Lines with "customer" in the entries below: count them and reply with the number alone.

------------

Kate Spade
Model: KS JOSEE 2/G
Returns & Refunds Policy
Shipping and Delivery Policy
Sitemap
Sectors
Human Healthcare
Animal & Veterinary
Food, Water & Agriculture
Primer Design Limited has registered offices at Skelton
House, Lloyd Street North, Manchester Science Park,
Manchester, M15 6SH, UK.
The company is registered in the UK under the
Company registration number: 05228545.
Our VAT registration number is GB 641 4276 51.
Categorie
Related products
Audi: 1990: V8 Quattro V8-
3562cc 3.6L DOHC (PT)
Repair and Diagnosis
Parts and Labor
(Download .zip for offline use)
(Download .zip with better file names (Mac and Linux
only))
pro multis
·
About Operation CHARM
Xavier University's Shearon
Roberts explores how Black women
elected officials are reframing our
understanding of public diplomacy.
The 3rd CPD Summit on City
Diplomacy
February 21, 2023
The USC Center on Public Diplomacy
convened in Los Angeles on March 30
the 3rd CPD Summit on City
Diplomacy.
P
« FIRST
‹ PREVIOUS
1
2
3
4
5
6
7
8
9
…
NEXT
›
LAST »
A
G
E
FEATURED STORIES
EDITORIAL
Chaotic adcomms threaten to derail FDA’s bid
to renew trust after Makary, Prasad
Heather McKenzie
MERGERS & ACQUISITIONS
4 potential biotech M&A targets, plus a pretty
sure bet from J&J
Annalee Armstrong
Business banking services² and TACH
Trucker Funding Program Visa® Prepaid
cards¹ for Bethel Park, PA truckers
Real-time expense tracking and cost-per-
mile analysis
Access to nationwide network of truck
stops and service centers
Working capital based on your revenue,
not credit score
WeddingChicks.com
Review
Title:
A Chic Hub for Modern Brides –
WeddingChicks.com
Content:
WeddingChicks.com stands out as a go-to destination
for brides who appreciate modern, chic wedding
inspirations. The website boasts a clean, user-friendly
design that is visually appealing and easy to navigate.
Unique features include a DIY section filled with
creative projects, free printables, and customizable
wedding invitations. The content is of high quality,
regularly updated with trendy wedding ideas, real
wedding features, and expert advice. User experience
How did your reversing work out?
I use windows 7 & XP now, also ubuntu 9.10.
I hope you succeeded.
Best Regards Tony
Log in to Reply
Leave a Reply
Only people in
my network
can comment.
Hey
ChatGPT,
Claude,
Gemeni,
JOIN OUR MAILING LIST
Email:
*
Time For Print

------------

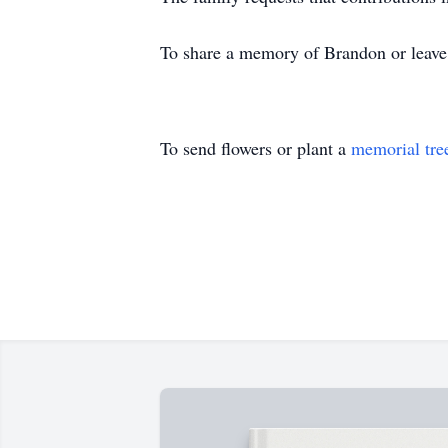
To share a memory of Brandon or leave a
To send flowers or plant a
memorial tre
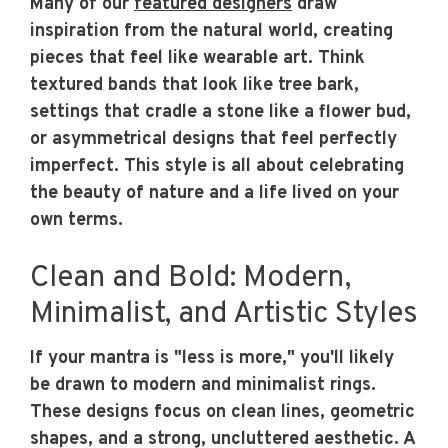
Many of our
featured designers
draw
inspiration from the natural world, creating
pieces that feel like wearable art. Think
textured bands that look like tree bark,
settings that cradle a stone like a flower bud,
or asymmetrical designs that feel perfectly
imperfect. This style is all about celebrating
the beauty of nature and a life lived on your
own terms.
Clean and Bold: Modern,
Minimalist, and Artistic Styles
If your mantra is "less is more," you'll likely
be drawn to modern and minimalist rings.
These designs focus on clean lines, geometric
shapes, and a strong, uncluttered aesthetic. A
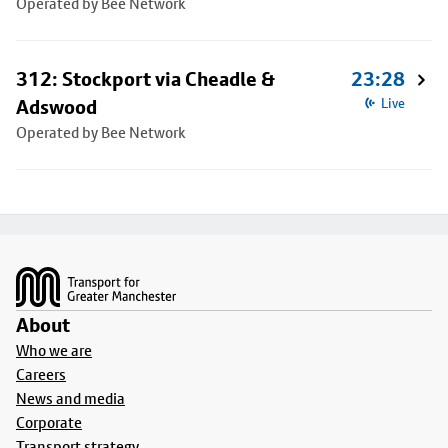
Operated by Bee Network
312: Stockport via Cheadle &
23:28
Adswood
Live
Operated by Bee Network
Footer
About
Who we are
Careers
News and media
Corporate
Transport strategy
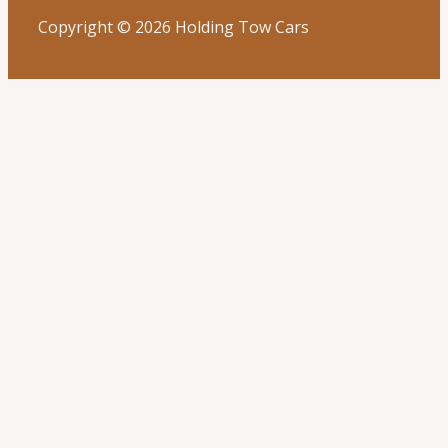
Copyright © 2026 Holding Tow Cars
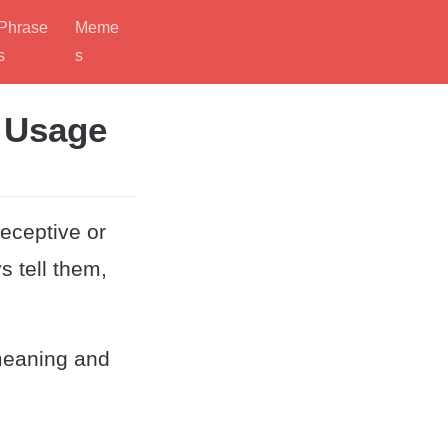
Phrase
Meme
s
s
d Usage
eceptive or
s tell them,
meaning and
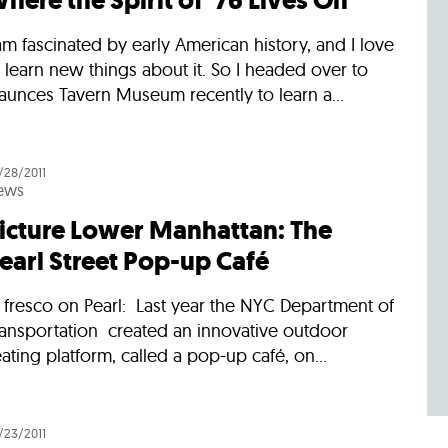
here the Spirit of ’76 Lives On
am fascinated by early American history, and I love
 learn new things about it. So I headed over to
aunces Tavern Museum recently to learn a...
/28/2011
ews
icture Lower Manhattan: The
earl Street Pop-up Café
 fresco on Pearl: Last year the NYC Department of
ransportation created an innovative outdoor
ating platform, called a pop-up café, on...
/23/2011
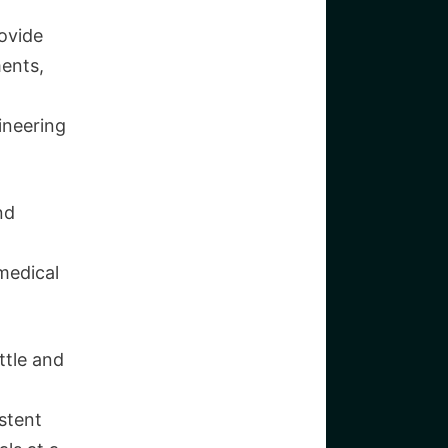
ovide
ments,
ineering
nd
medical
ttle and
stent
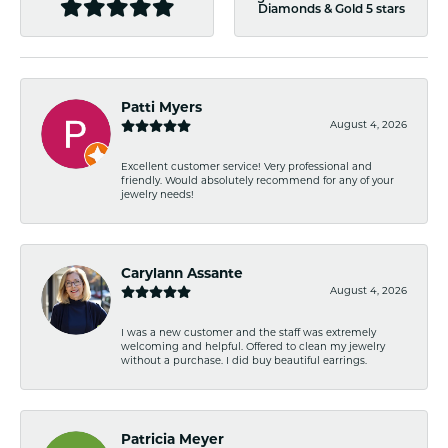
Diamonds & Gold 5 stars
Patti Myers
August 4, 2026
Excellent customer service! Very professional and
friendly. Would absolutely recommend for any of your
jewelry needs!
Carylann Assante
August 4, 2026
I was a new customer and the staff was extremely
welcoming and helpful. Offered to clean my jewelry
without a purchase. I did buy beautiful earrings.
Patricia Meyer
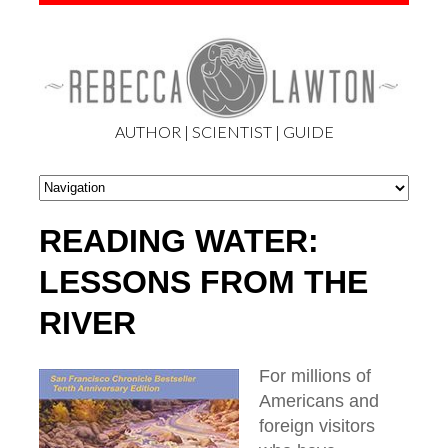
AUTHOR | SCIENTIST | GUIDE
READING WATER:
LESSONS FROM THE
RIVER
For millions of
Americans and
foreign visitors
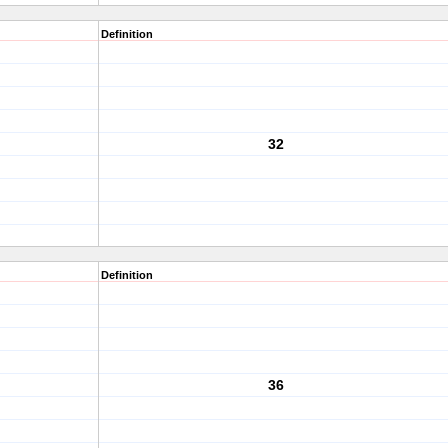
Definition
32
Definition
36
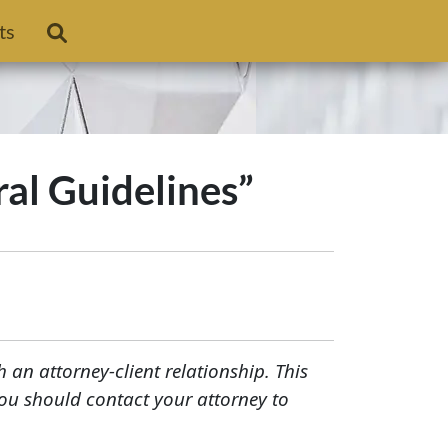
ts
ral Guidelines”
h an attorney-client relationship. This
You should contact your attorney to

------------

COMPLETED TASK: 2